The Looting of Black People’s Wealth: From Land Grabs to Subprime Loans

“For generations, black families passed down the tales in uneasy whispers: ‘They stole our land’” began an award winning 2001 Associated Press series titled “Torn From the Land.”

The culmination of an 18 month investigation, AP’s three-part series revealed a systematic pattern in which blacks were “cheated out of their land or driven from it through intimidation, violence and even murder.”

The looting of black wealth began shortly after the Civil War and continues to this very day.

Tracking more than a century of land cases by searching through deeds, mortgages, tax records, estate papers, court proceedings, oil leases and Freedmen’s Bureau archives, the AP reporters were able to show how everyone from US government officials to Southern segregationist got in on the act of stealing land owned by blacks.

Notably, the reporters make a compelling case that the government either approved of the theft of black land or took part in the thievery.

This first phase of the looting of black wealth helps to explain the near century decline of black landownership in the US.

In 1910, blacks owned roughly 15 million acres of farmland, most of which was in the South. Black ownership of farmland (outright or partial) had dropped to about 2.7 million acres of farmland by 2001.

While many blacks gave up their land to escape Jim Crow segregation and escalating racist terrorism in the South or to pursue greater economic opportunity in the North during the Great Black Migration, thievery, nonetheless, played a big role in the decline of black landownership.

My family had land stolen from them too. My mother, who is in her 70s, always talks about how her uncle, a hardworking, but illiterate black man, saw land inherited from his parents taken by whites.

“White people took advantage of black people like my uncle because they could not read or write,” she would often tell me. “After my uncle borrowed money from whites and could not pay them back quickly enough, one day they came for the plow. The next time they came for the mule that used to pull the plow. Then, one day, they came for the house.”

Of course, the current owners of stolen black land claim ignorance about this history.

In truth, until the AP series ran, much of this history had been either conveniently ignored or simply overlooked.

According to articles in the July 14 edition of The Nation, the looting of black wealth has not ended.

According to The Nation, the subprime meltdown is disproportionately affecting people of color: the total loss of wealth for people of color could reach $213 billion, including $92 billion for blacks and $98 billion for Latinos.

Because the wealth of people of color is so heavily dependent on homeownership, the fallout from the possible loss of a home impacts more than one generation (remember, homes are often passed on to the next generation, which becomes instant wealth for the new homeowner).

As things stand, the black-white wealth gap is huge. According to Dedrick Muhammad, black families have a median net worth of $20,600, only 14.6 percent of the $140,700 median white net worth (Latino families have a median net worth of $18,600, only 13.2 percent of median white net worth). If you take home equity out of the picture, black net worth is only about 1 percent of that for whites.

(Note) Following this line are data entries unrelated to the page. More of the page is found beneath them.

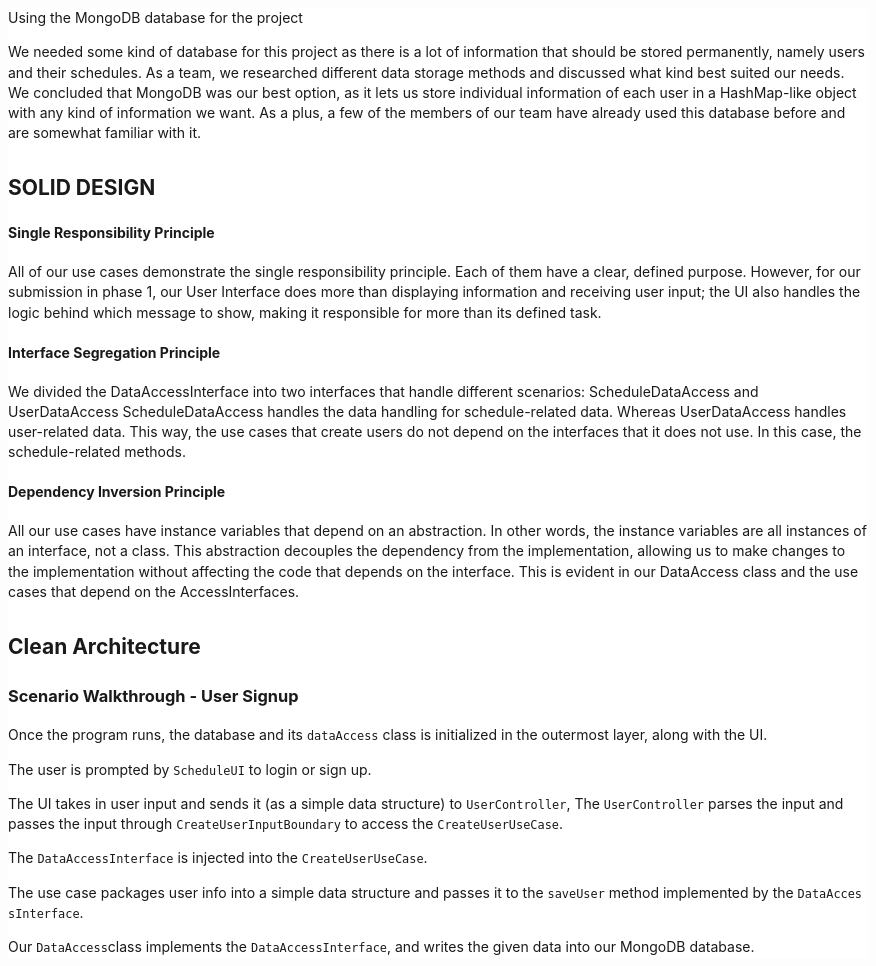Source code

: Using the MongoDB database for the project

We needed some kind of database for this project as there is a lot of information that should be stored permanently, namely users and their schedules. As a team, we researched different data storage methods and discussed what kind best suited our needs. We concluded that MongoDB was our best option, as it lets us store individual information of each user in a HashMap-like object with any kind of information we want. As a plus, a few of the members of our team have already used this database before and are somewhat familiar with it.

## SOLID DESIGN

#### Single Responsibility Principle

All of our use cases demonstrate the single responsibility principle. Each of them have a clear, defined purpose. However, for our submission in phase 1, our User Interface does more than displaying information and receiving user input; the UI also handles the logic behind which message to show, making it responsible for more than its defined task.

#### Interface Segregation Principle
We divided the DataAccessInterface into two interfaces that handle different scenarios: ScheduleDataAccess and UserDataAccess
ScheduleDataAccess handles the data handling for schedule-related data. Whereas UserDataAccess handles user-related data. This way, the use cases that create users do not depend on the interfaces that it does not use. In this case, the schedule-related methods.

#### Dependency Inversion Principle

All our use cases have instance variables that depend on an abstraction. In other words, the instance variables are all instances of an interface, not a class. This abstraction decouples the dependency from the implementation, allowing us to make changes to the implementation without affecting the code that depends on the interface. This is evident in our DataAccess class and the use cases that depend on the AccessInterfaces. 

## Clean Architecture

### Scenario Walkthrough - User Signup

Once the program runs, the database and its ``dataAccess`` class is initialized in the outermost layer, along with the UI. 

The user is prompted by ``ScheduleUI`` to login or sign up. 

The UI takes in user input and sends it (as a simple data structure) to ``UserController``, The ``UserController`` parses the input and passes the input through ``CreateUserInputBoundary`` to access the ``CreateUserUseCase``.

The ``DataAccessInterface`` is injected into the ``CreateUserUseCase``. 

The use case packages user info into a simple data structure and passes it to the ``saveUser`` method implemented by the ``DataAccessInterface``.

Our ``DataAccess``class implements the ``DataAccessInterface``, and writes the given data into our MongoDB database.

How did blacks (and other people of color) find themselves in this predicament? Kai Wright’s article in The Nation, “The Subprime Swindle,” provides an explanation.

For starters, lending institutions came up with scams to “swindle” people of color, especially older, “house rich but cash poor,” blacks and Latinos out of their wealth. According to Wright, “… banks and brokers targeted vulnerable longtime homeowners and lured them into needless and rapidly recurring mortgages they clearly couldn’t afford and from which they never stood to gain.”

As an example, according to ACORN, more than half of all refinance loans made to blacks in 2006 were subprime, nearly twice the rate among whites. Nearly 2/3 of refinance loans for low-income blacks were subprime.

Moreover, when the housing market exploded in the early 2000s, investment bankers started to bundled pools of mortgages and sell them in the highly profitable securities market. When the lenders ran out of reliable borrowers, “undocumented loan applications, interest-only payment plans and teaser interest rates,” became the tools of the trade to swindle blacks and Latinos out of their wealth.

For much of this country’s history, homeownership has been the ticket for whites to the middle-class. For the last 40 years, it has been the ticket to middle-class stability for many black people. The subprime mortgage meltdown is undermining that progress. When it comes to finding a solution to the housing crisis, for blacks (and Latinos), then, the stakes are very high.

Unfortunately, given the structural nature of the problem, fixing this disaster will not be easy. When there is a governmental bailout for homeowners (there has to be one), there must be recognition of the special needs of homeowners of color. This is not simply needed; rather, it is absolutely necessary.